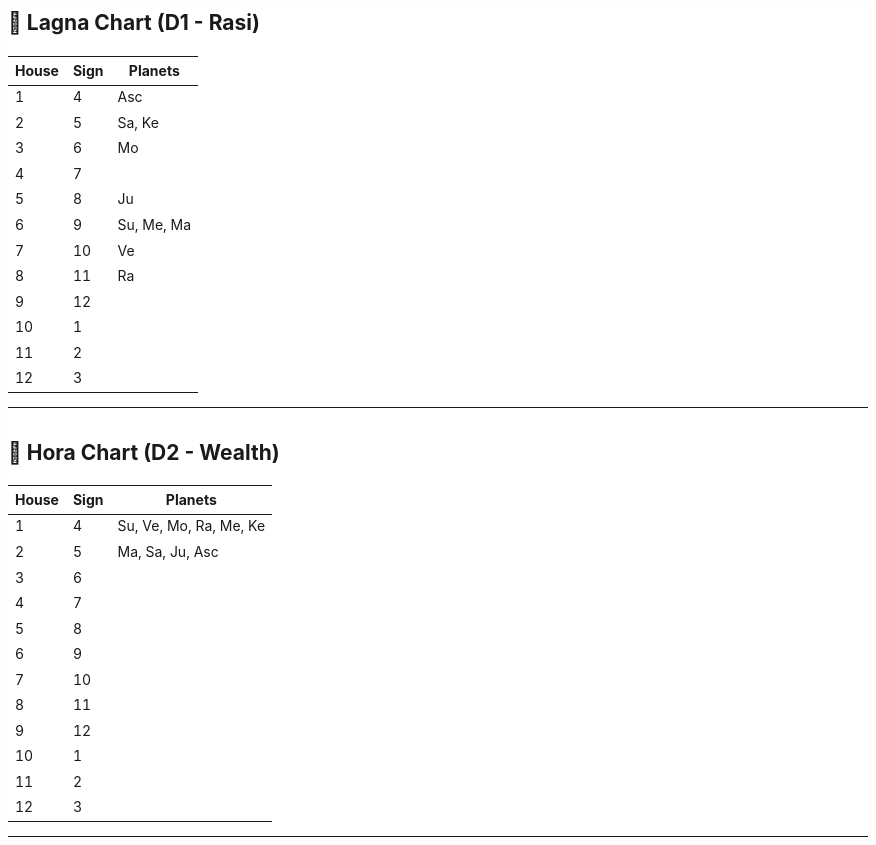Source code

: 
## 🔷 Lagna Chart (D1 - Rasi)

| House | Sign | Planets                  |
|-------|------|--------------------------|
| 1     | 4    | Asc                      |
| 2     | 5    | Sa, Ke                   |
| 3     | 6    | Mo                       |
| 4     | 7    |                          |
| 5     | 8    | Ju                       |
| 6     | 9    | Su, Me, Ma               |
| 7     | 10   | Ve                       |
| 8     | 11   | Ra                       |
| 9     | 12   |                          |
| 10    | 1    |                          |
| 11    | 2    |                          |
| 12    | 3    |                          |

---

## 🔷 Hora Chart (D2 - Wealth)

| House | Sign | Planets                  |
|-------|------|--------------------------|
| 1     | 4    | Su, Ve, Mo, Ra, Me, Ke   |
| 2     | 5    | Ma, Sa, Ju, Asc          |
| 3     | 6    |                          |
| 4     | 7    |                          |
| 5     | 8    |                          |
| 6     | 9    |                          |
| 7     | 10   |                          |
| 8     | 11   |                          |
| 9     | 12   |                          |
| 10    | 1    |                          |
| 11    | 2    |                          |
| 12    | 3    |                          |

---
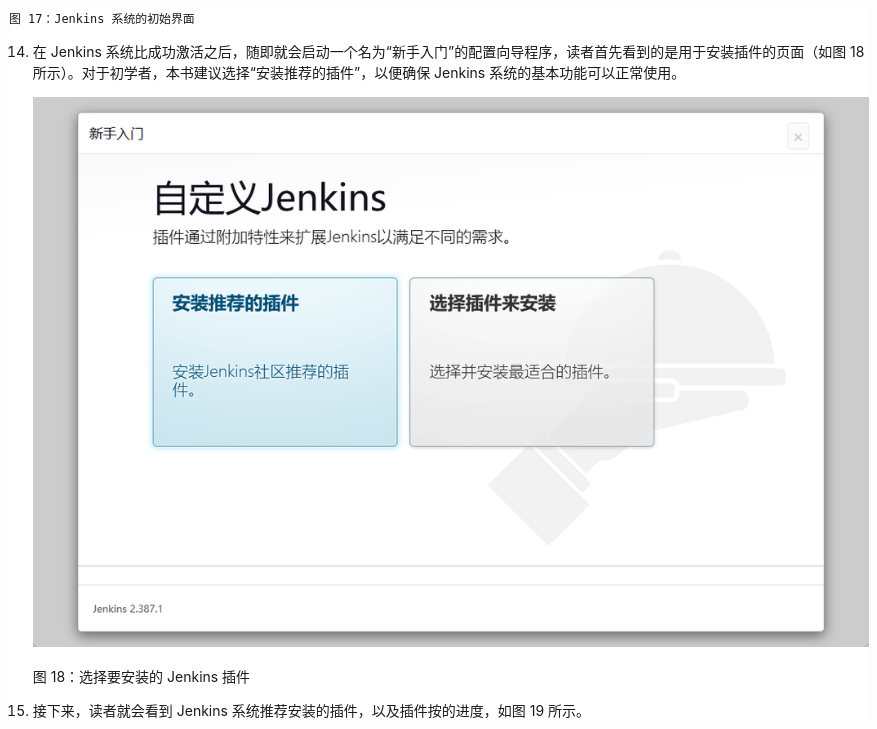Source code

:     图 17：Jenkins 系统的初始界面

14. 在 Jenkins 系统比成功激活之后，随即就会启动一个名为“新手入门”的配置向导程序，读者首先看到的是用于安装插件的页面（如图 18 所示）。对于初学者，本书建议选择“安装推荐的插件”，以便确保 Jenkins 系统的基本功能可以正常使用。

    ![图 18](./img/5-18.png)

    图 18：选择要安装的 Jenkins 插件

15. 接下来，读者就会看到 Jenkins 系统推荐安装的插件，以及插件按的进度，如图 19 所示。
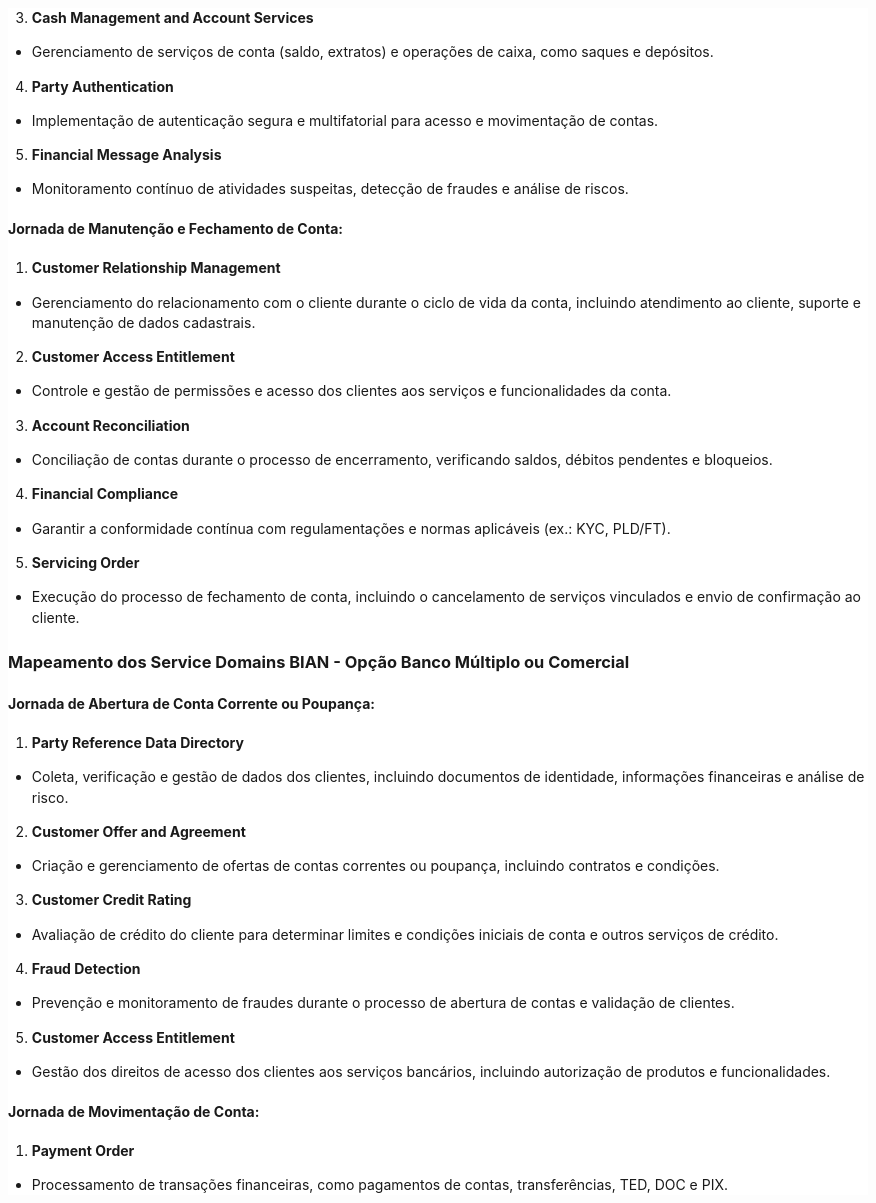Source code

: 3. **Cash Management and Account Services**
- Gerenciamento de serviços de conta (saldo, extratos) e operações de caixa, como saques e depósitos.
   
4. **Party Authentication**
- Implementação de autenticação segura e multifatorial para acesso e movimentação de contas.

5. **Financial Message Analysis**
- Monitoramento contínuo de atividades suspeitas, detecção de fraudes e análise de riscos.

#### **Jornada de Manutenção e Fechamento de Conta:**
1. **Customer Relationship Management**
- Gerenciamento do relacionamento com o cliente durante o ciclo de vida da conta, incluindo atendimento ao cliente, suporte e manutenção de dados cadastrais.
   
2. **Customer Access Entitlement**
- Controle e gestão de permissões e acesso dos clientes aos serviços e funcionalidades da conta.
   
3. **Account Reconciliation**
- Conciliação de contas durante o processo de encerramento, verificando saldos, débitos pendentes e bloqueios.
   
4. **Financial Compliance**
- Garantir a conformidade contínua com regulamentações e normas aplicáveis (ex.: KYC, PLD/FT).

5. **Servicing Order**
- Execução do processo de fechamento de conta, incluindo o cancelamento de serviços vinculados e envio de confirmação ao cliente.

### **Mapeamento dos Service Domains BIAN - Opção Banco Múltiplo ou Comercial**

#### **Jornada de Abertura de Conta Corrente ou Poupança:**
1. **Party Reference Data Directory**
- Coleta, verificação e gestão de dados dos clientes, incluindo documentos de identidade, informações financeiras e análise de risco.
   
2. **Customer Offer and Agreement**
- Criação e gerenciamento de ofertas de contas correntes ou poupança, incluindo contratos e condições.
   
3. **Customer Credit Rating**
- Avaliação de crédito do cliente para determinar limites e condições iniciais de conta e outros serviços de crédito.
   
4. **Fraud Detection**
- Prevenção e monitoramento de fraudes durante o processo de abertura de contas e validação de clientes.
   
5. **Customer Access Entitlement**
- Gestão dos direitos de acesso dos clientes aos serviços bancários, incluindo autorização de produtos e funcionalidades.

#### **Jornada de Movimentação de Conta:**
1. **Payment Order**
- Processamento de transações financeiras, como pagamentos de contas, transferências, TED, DOC e PIX.
   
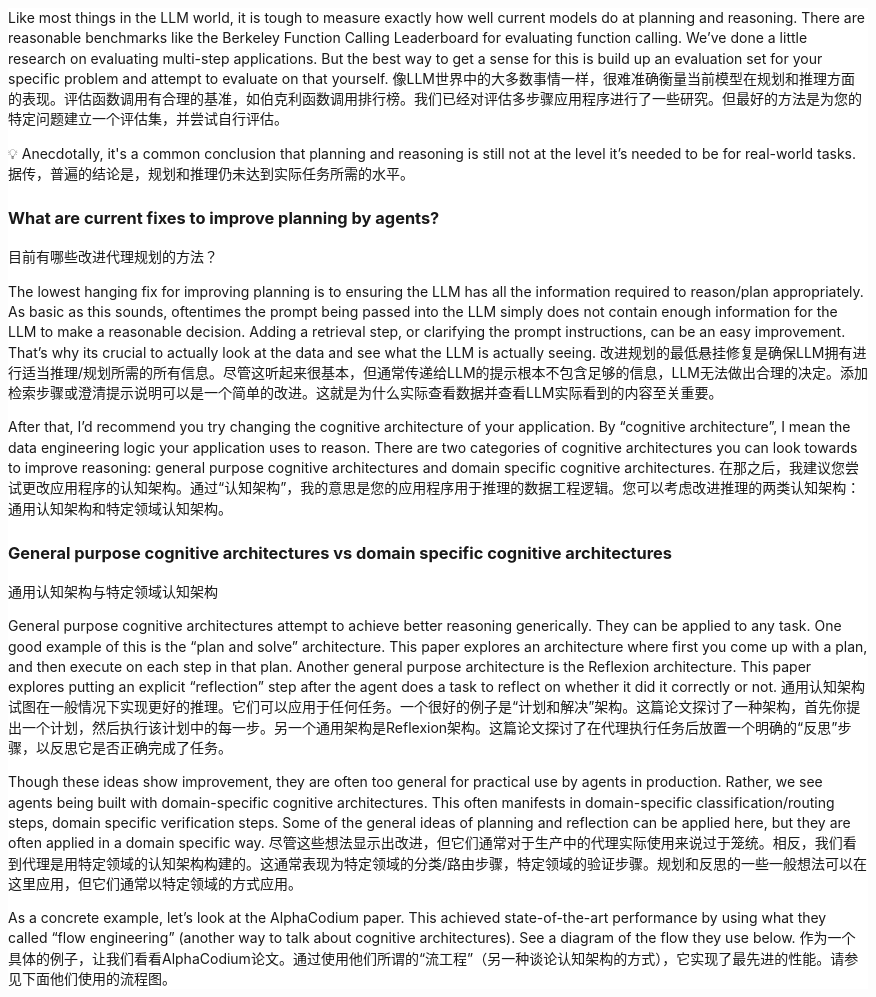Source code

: Like most things in the LLM world, it is tough to measure exactly how well current models do at planning and reasoning. There are reasonable benchmarks like the Berkeley Function Calling Leaderboard for evaluating function calling. We’ve done a little research on evaluating multi-step applications. But the best way to get a sense for this is build up an evaluation set for your specific problem and attempt to evaluate on that yourself.
像LLM世界中的大多数事情一样，很难准确衡量当前模型在规划和推理方面的表现。评估函数调用有合理的基准，如伯克利函数调用排行榜。我们已经对评估多步骤应用程序进行了一些研究。但最好的方法是为您的特定问题建立一个评估集，并尝试自行评估。

💡
Anecdotally, it's a common conclusion that planning and reasoning is still not at the level it’s needed to be for real-world tasks.
据传，普遍的结论是，规划和推理仍未达到实际任务所需的水平。

### What are current fixes to improve planning by agents?
目前有哪些改进代理规划的方法？

The lowest hanging fix for improving planning is to ensuring the LLM has all the information required to reason/plan appropriately. As basic as this sounds, oftentimes the prompt being passed into the LLM simply does not contain enough information for the LLM to make a reasonable decision. Adding a retrieval step, or clarifying the prompt instructions, can be an easy improvement. That’s why its crucial to actually look at the data and see what the LLM is actually seeing.
改进规划的最低悬挂修复是确保LLM拥有进行适当推理/规划所需的所有信息。尽管这听起来很基本，但通常传递给LLM的提示根本不包含足够的信息，LLM无法做出合理的决定。添加检索步骤或澄清提示说明可以是一个简单的改进。这就是为什么实际查看数据并查看LLM实际看到的内容至关重要。

After that, I’d recommend you try changing the cognitive architecture of your application. By “cognitive architecture”, I mean the data engineering logic your application uses to reason. There are two categories of cognitive architectures you can look towards to improve reasoning: general purpose cognitive architectures and domain specific cognitive architectures.
在那之后，我建议您尝试更改应用程序的认知架构。通过“认知架构”，我的意思是您的应用程序用于推理的数据工程逻辑。您可以考虑改进推理的两类认知架构：通用认知架构和特定领域认知架构。

### General purpose cognitive architectures vs domain specific cognitive architectures
通用认知架构与特定领域认知架构

General purpose cognitive architectures attempt to achieve better reasoning generically. They can be applied to any task. One good example of this is the “plan and solve” architecture. This paper explores an architecture where first you come up with a plan, and then execute on each step in that plan. Another general purpose architecture is the Reflexion architecture. This paper explores putting an explicit “reflection” step after the agent does a task to reflect on whether it did it correctly or not.
通用认知架构试图在一般情况下实现更好的推理。它们可以应用于任何任务。一个很好的例子是“计划和解决”架构。这篇论文探讨了一种架构，首先你提出一个计划，然后执行该计划中的每一步。另一个通用架构是Reflexion架构。这篇论文探讨了在代理执行任务后放置一个明确的“反思”步骤，以反思它是否正确完成了任务。

Though these ideas show improvement, they are often too general for practical use by agents in production. Rather, we see agents being built with domain-specific cognitive architectures. This often manifests in domain-specific classification/routing steps, domain specific verification steps. Some of the general ideas of planning and reflection can be applied here, but they are often applied in a domain specific way.
尽管这些想法显示出改进，但它们通常对于生产中的代理实际使用来说过于笼统。相反，我们看到代理是用特定领域的认知架构构建的。这通常表现为特定领域的分类/路由步骤，特定领域的验证步骤。规划和反思的一些一般想法可以在这里应用，但它们通常以特定领域的方式应用。

As a concrete example, let’s look at the AlphaCodium paper. This achieved state-of-the-art performance by using what they called “flow engineering” (another way to talk about cognitive architectures). See a diagram of the flow they use below.
作为一个具体的例子，让我们看看AlphaCodium论文。通过使用他们所谓的“流工程”（另一种谈论认知架构的方式），它实现了最先进的性能。请参见下面他们使用的流程图。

• **Task**:
Wherever the word "Chart" appears in the records above, copy that line.

• **Response to this task**:
## 🔷 Lagna Chart (D1 - Rasi)
## 🔷 Hora Chart (D2 - Wealth)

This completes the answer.